──────── Selected excerpt ────────

This is a comprehensive refactoring and GPU optimization of the original VirNucPro bioinformatics tool. The v2.0 async architecture delivers a 6.2x speedup over v1.0 (3.5 hours to 34 minutes on 2x RTX 4090) through single-process-per-GPU design, async DataLoader, sequence packing with FlashAttention, and FP16 precision.

Key Capabilities

  • 6.2x speedup over v1.0 baseline with async DataLoader and sequence packing
  • Multi-GPU scaling with 93.7% efficiency on ESM-2 (1.87x on 2 GPUs)
  • Sequence packing via FFD algorithm (~358% token utilization) with FlashAttention varlen
  • FP16 precision with >0.99 cosine similarity to FP32
  • Fault-tolerant checkpointing with SIGTERM handling and elastic redistribution
  • Click-based CLI with YAML configuration and resume capability
  • 99.87% prediction accuracy compared to v1.0

Original Tool

The original VirNucPro was developed by Li Jing and is available at: https://github.com/Li-Jing-1997/VirNucPro

This refactoring maintains full compatibility with the original tool's prediction methodology while adding GPU optimization and production-grade features.

──────── Material supplied ────────

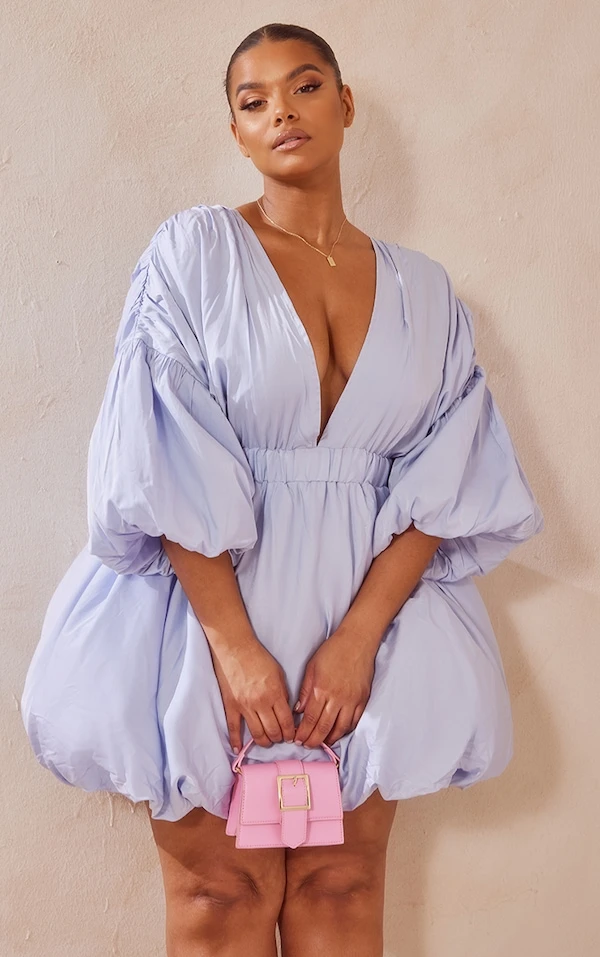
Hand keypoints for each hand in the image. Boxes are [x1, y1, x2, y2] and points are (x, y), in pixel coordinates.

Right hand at [209, 639, 295, 753]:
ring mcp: (245, 706)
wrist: (235, 648)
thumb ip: (283, 693)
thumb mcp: (279, 673)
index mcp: (275, 694)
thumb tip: (287, 710)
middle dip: (279, 738)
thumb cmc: (259, 657)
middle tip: (280, 738)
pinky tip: (238, 749)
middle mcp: (261, 703)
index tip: (291, 736)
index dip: (290, 732)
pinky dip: (236, 740)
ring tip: (267, 741)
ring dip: (264, 741)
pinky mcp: (231, 706)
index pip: (286, 722)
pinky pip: (234, 728)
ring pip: (257, 733)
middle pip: (273, 731)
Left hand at [293, 631, 376, 748]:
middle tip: (306, 745)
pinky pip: (354, 721)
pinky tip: (337, 732)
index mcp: (321, 690)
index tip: (297, 739)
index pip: (310, 719)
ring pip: (340, 728)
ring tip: (321, 742)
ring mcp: (352, 701)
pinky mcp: (363, 700)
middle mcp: (337, 698)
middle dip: (313, 740)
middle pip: (324, 728)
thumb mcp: (312, 667)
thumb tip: (298, 710)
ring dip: (329, 739)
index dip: (303, 733)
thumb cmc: (332, 651)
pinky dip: (345, 730)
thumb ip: (305, 690)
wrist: (357, 642)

────────

In the refactoring overview, what multi-GPU scaling efficiency is reported on ESM-2? These entries come from a separate source and are unrelated to the text.

93.7% efficiency (1.87x on 2 GPUs).